Etape 1 - Situation avant la repression
 

En rédigeant ces textes de lois, on prit soin de ne pas porter atteinte aux intérêts tenus pour légitimes d'autres groupes sociaux. Le Harrison Act, par exemple, était formulé de telle manière qu'il permettait au personnel médical de continuer à utiliser la morphine et les autres dérivés de l'opium pour soulager la douleur ou pour toute autre fin qui semblait justifiée d'un point de vue médical. Cette loi était en outre exprimée en des termes qui lui évitaient d'entrer en contradiction avec les dispositions constitutionnelles confiant les pouvoirs de police aux divers Etats. En raison de cette contrainte, la loi fut présentée comme une mesure fiscale: elle taxait les pourvoyeurs de drogue non agréés à un taux exorbitant, tandis qu'elle autorisait les fournisseurs agréés (principalement les médecins, les dentistes, les vétérinaires et les pharmaciens) à ne payer qu'une taxe symbolique. En dépit de cette présentation, le Harrison Act était bel et bien une loi de police, et c'est bien ainsi que l'interprétèrent ceux qui reçurent mandat de l'appliquer. Une des conséquences de l'adoption de cette loi fut la création, en 1930, au Treasury Department [Ministère des Finances] d'un Federal Bureau of Narcotics [Office fédéral des stupéfiants].

Les mêmes valeurs qui ont entraîné l'interdiction de l'usage de l'alcool et des drogues opiacées auraient évidemment pu s'appliquer au cas de la Marijuana, et il semble que, logiquement, c'est ce qui aurait dû se passer. Pourtant, les quelques témoignages sur l'usage de la marijuana que j'ai recueillis auprès de personnes ayant connu la fin des années vingt et le début des années trente me conduisent à penser qu'on ne faisait respecter les lois locales existant alors que de manière relativement laxiste.

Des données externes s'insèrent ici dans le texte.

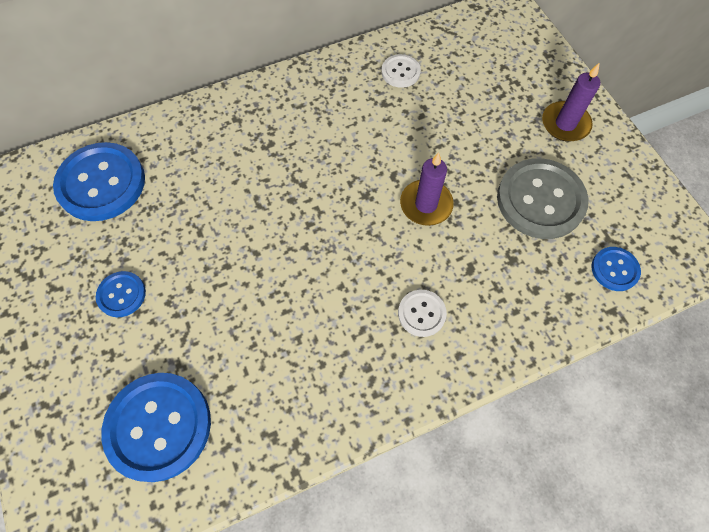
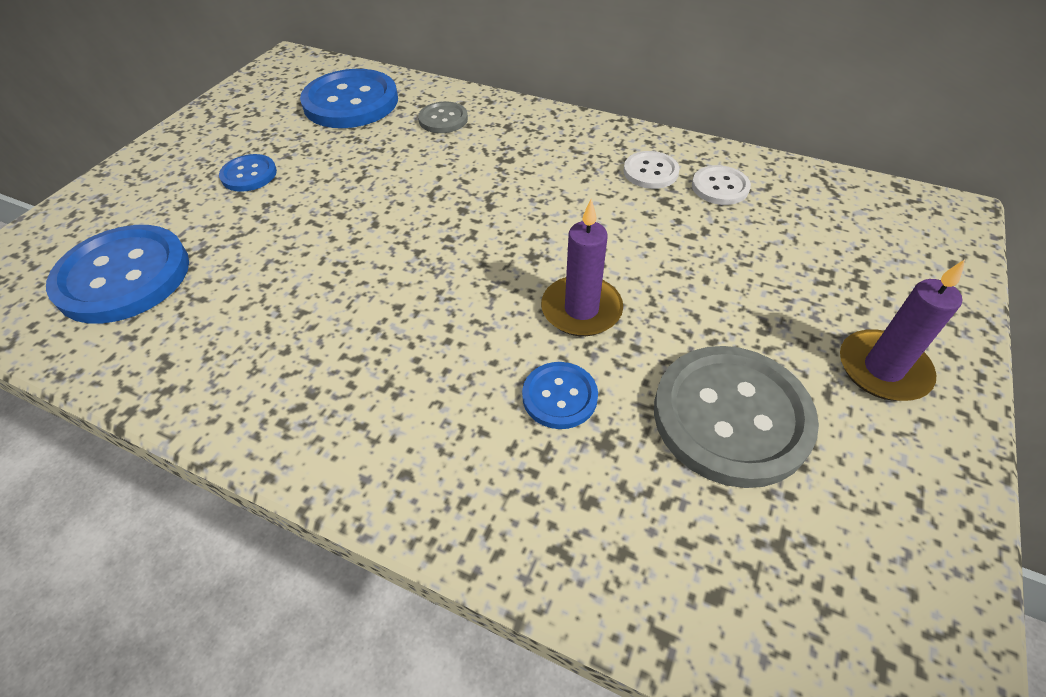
camera: 50 degrees right, 15 degrees down
white button [398,290,447,337] -> white button moved to [624,151,680,189]
blue button [591,247,641,291] -> blue button moved to [522,362,598,429]
none -> grey button [418,101,468,133]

Bien sûr, c'était l'époque de la prohibition et la police avait des problèmes plus urgents à traiter. Ni la population ni les agents de la répression semblent avoir considéré l'usage de la marijuana comme un problème sérieux. Si tant est qu'ils aient fait attention à cet usage, ils estimaient probablement qu'il ne méritait pas qu'on s'active pour le réprimer. Il y a d'ailleurs un indice de ce laxisme: le prix de la marijuana semble avoir été beaucoup plus bas avant le vote de la loi fédérale, ce qui indique que la vente n'en était pas très risquée, et donc que la répression n'était pas sérieusement entreprise.

Même le Treasury Department, dans son rapport sur l'année 1931, minimisait l'importance du problème :

“ Les articles que les journaux consacrent périodiquement aux conséquences funestes des usages anormaux de la marijuana—ou chanvre indien—ont soulevé un grand intérêt dans le public, et l'on a prêté aux cas particuliers d'usage de la drogue qui ont été rapportés plus d'attention qu'ils n'en auraient reçu sans cela. Cette publicité tend à exagérer l'extension du mal et accrédite l'idée que les usages normaux de la drogue atteignent des proportions alarmantes, alors que l'augmentation réelle de sa diffusion n'a peut-être pas été excessivement forte ”.